§ What you need to do
Repeat all entries word for word; skip images.

§ Data to use
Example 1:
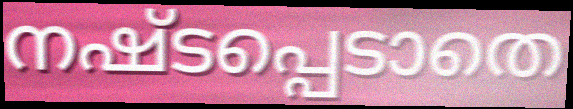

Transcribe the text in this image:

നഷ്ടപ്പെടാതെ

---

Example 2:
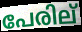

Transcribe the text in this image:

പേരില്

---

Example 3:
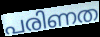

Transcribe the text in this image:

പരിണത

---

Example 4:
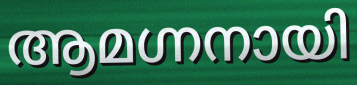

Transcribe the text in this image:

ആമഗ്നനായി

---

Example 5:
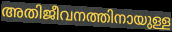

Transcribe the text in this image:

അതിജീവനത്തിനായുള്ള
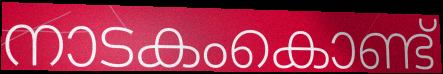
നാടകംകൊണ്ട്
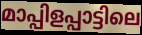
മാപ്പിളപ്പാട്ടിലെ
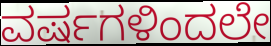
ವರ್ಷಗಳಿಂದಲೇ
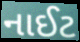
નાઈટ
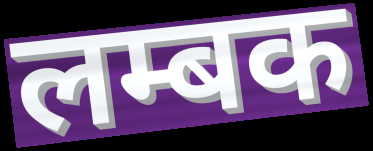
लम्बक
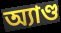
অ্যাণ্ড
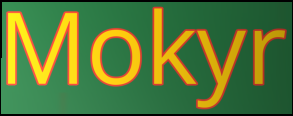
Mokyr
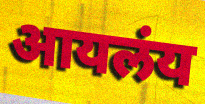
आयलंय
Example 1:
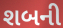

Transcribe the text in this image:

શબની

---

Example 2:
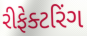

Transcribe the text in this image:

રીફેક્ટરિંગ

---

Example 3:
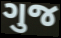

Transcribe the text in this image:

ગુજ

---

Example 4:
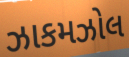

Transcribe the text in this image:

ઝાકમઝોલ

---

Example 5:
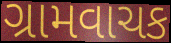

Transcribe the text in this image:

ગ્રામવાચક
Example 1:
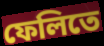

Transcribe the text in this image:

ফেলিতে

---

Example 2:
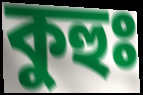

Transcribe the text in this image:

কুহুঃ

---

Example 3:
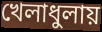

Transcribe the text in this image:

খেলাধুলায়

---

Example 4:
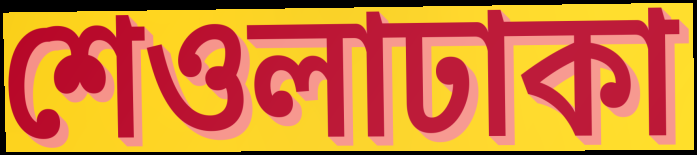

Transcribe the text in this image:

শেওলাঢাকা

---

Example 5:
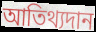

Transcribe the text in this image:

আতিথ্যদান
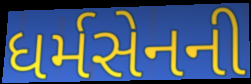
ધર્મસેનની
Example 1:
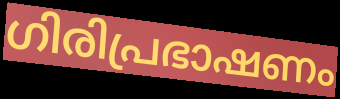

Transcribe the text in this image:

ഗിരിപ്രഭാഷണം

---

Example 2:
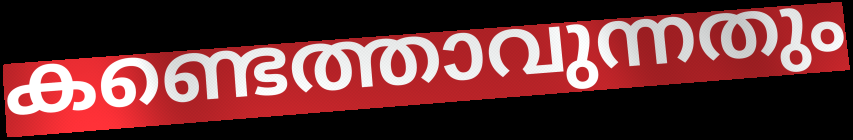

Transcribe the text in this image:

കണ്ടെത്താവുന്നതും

§ Response
Example 1:

Transcribe the text in this image:

നഷ്ടപ്പെടാതെ

---

Example 2:

Transcribe the text in this image:

പേരില്

---

Example 3:

Transcribe the text in this image:

പരിണത

---

Example 4:

Transcribe the text in this image:

ആമഗ്നനായി

---

Example 5:

Transcribe the text in this image:

അതിജീവനത്തിനായുള്ള
നാടകംകൊണ്ട്
മാപ്പിളപ്പാട്ടിലെ
ವರ್ಷಗಳಿಂದಲೇ
નાઈટ
लम्बक
অ্যাণ্ড
Mokyr
आयलंय
Example 1:

Transcribe the text in this image:

શબની

---

Example 2:

Transcribe the text in this image:

રીફેક્ટરિંગ

---

Example 3:

Transcribe the text in this image:

ગુજ

---

Example 4:

Transcribe the text in this image:

ઝાકમઝોલ

---

Example 5:

Transcribe the text in this image:

ગ્રામવાચક
Example 1:

Transcribe the text in this image:

ফেলিতে

---

Example 2:

Transcribe the text in this image:

কুহুঃ

---

Example 3:

Transcribe the text in this image:

খেলাধুলায়

---

Example 4:

Transcribe the text in this image:

শেওলাঢাকা

---

Example 5:

Transcribe the text in this image:

আতিথ্যদান
ધર્મસેનની
Example 1:

Transcribe the text in this image:

ഗിരിപ്രഭാഷണം

---

Example 2:

Transcribe the text in this image:

കണ്ടെത്താവുന്നതും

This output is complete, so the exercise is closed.